# Cancelling ride to send pax to strip club question?



## evboy (Nov 12, 2014)

drivers, I have a question. I called one of the strip clubs in Vegas to see if they will pay me a commission per head if uber is legalized. They said they arent at this time. they only pay a commission if its a taxis cab or i call them to send me a limo to bring people as a promoter. My question is this. Lets say i get a ride. when I get out of the car the 3 riders say they want to go to a strip club. Can i tell them to cancel the uber ride, and i will call them a limo to take them there for free and then i get my commission. i have to sign up as a promoter first to get the commission.


----------



## Larry Berry (Nov 16, 2014)

evboy said:


> drivers, I have a question. I called one of the strip clubs in Vegas to see if they will pay me a commission per head if uber is legalized. They said they arent at this time. they only pay a commission if its a taxis cab or i call them to send me a limo to bring people as a promoter. My question is this. Lets say i get a ride. when I get out of the car the 3 riders say they want to go to a strip club. Can i tell them to cancel the uber ride, and i will call them a limo to take them there for free and then i get my commission. i have to sign up as a promoter first to get the commission.

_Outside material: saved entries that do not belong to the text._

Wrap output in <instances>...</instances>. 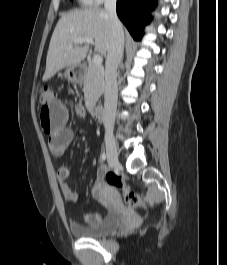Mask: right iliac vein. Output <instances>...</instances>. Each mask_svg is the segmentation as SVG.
I'll use <instances>...</instances> for the list:
<instances>
[{
  "label": "right iliac vein",
  "instance_id": "obj_1",
  "mask_svg": "<svg viewBox=\"0 0 227 265\" xmlns=\"http://www.w3.org/2000/svg\"><path fill=\"white\" fill-rule=\"evenodd\" d=\"M106 154L109 166L116 168L118 166V154L114 138L111 134L105 136Z\"/></svg>",
  "mask_w": 227,
  "mask_h": 265
}]
</instances>
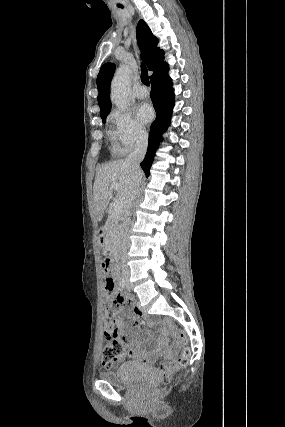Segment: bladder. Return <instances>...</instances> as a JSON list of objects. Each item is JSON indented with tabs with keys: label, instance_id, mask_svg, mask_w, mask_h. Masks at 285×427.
Segmentation results:
<instances>
[{
	"label": "bladder",
	"instance_id": "bladder-1",
	"mask_svg": "<svg viewBox=\"0 0 285 427\" xmlns=\"http://www.w3.org/2000/svg\"><path fill=\"white\" fill-rule=\"evenodd\" d=\"M150 369L137 363H122L115 370L101 371L99 377L113 386L132 387L150 376Z\"/></svg>",
	"mask_w": 285,
	"mask_h": 427
}]
</instances>
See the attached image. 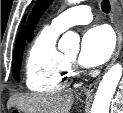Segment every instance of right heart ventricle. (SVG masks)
Returning <instances> with one entry per match:
<instances>
[{
	"instance_id": "obj_1",
	"label": "right heart ventricle",
	"mask_w": 123,
	"mask_h": 113,
	"mask_svg": "<svg viewBox=\"0 0 123 113\" xmlns=\"http://www.w3.org/2000/svg\"><path fill=\"white\" fill-rule=\"evenodd\" d=\"M60 33L46 26L35 37L25 64V83L29 90L51 94L66 86L71 71L66 56L56 46Z\"/></svg>"
}]
</instances>
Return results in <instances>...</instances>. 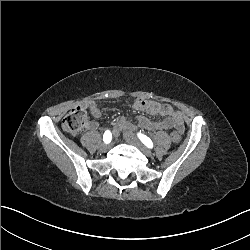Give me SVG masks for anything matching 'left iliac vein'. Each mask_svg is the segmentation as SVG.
Segmentation results:
<instances>
[{"mask_svg": "<svg viewBox=\"0 0 250 250\" xmlns=\"http://www.w3.org/2000/svg\"><path fill=\"white\" fill-rule=\"evenodd\" d=\"M123 136L127 142L138 147L145 156L149 157L152 155L150 149L146 147L141 141H139L137 137L131 133V131H129V129L124 130Z\"/></svg>", "mask_w": 250, "mask_h": 250, "instance_id": "4c4485c4", "label": "left iliac vein"}]
</instances>
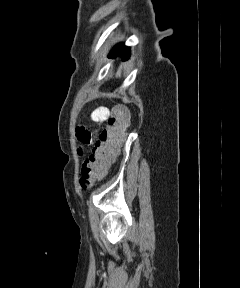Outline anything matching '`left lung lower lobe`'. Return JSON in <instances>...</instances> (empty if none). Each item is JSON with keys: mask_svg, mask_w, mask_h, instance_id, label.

Diamond Cabaret already has an advertisement on craigslist for this under the section Jobs>Transport. "Attn: UBER Drivers, Diamond Cabaret PAYS YOU $100.00 every time for each of your first two customers you drop off! We also Pay $40 for under 21 customers and $20 for Comps! It's not just for Cab and Limo's anymore! Diamond Cabaret 3177 S. Highland Las Vegas NV 89109. Out of State I.D. required from customers."


----------



## Elite Uber Driver (Nov 15, 2014)

I'm sure Travis is figuring out how to get this added into the app. That way Uber can get their percentage of the payoff.


----------



## Walt D in LV (Nov 8, 2014)

evboy said:


> Can i tell them to cancel the uber ride, and i will call them a limo to take them there for free and then i get my commission. i have to sign up as a promoter first to get the commission.


Evboy, That would 100% be a violation of Uber rules and would get you deactivated.
However, the Diamond Cabaret offer mentioned is much more legitimate. Now, as a taxi cab driver, you are not allowed, by law, to say to a passenger who wants to go to, say Spearmint Rhino, that Olympic Garden is much better that you'll take them there. It's called diverting. Does it happen? Of course! Everyday! So does long hauling. I'm just letting you know what the law says.

Does Uber follow these laws? Maybe not currently, but perhaps in the future.


----------



## juicesack (Nov 18, 2014)

This is like asking a person who obviously is waiting for a ride .. you know, like standing by a curb staring at their app and street all the time .. so we ask this person to (1) cancel their ride and (2) re-request a ride that will automatically ping me since I am next to them!, or simply (3) cancel, not re-request, and pay me cash! Or with credit card, just add 2% of fare for Square.

Obviously unethical in normal business, but heih ... independent-contractor also needs to compete among themselves for survival .. am I wrong? 

Does this work? All depend on HOW YOU LOOK!! If you look smooth, good looking, neatly dress and drive a nice car .. there is no reason at all for the rider to think that you are gonna rob them. Surely they take it.


----------



## UL Driver SF (Aug 29, 2014)

evboy said:


> drivers, I have a question. I called one of the strip clubs in Vegas to see if they will pay me a commission per head if uber is legalized. They said they arent at this time. they only pay a commission if its a taxis cab or i call them to send me a limo to bring people as a promoter. My question is this. Lets say i get a ride. when I get out of the car the 3 riders say they want to go to a strip club. Can i tell them to cancel the uber ride, and i will call them a limo to take them there for free and then i get my commission. i have to sign up as a promoter first to get the commission.


Let me get this straight.....

You are going to turn down a fare because the owner of the business they are going to will not tip you?


----------



## nickd8775 (Jul 12, 2015)

UL Driver SF said:


> Let me get this straight.....
> 
> You are going to turn down a fare because the owner of the business they are going to will not tip you?


Turn down a fare to send the passengers in a limo to the strip club for free. They're paying the cover anyway as tourists.


----------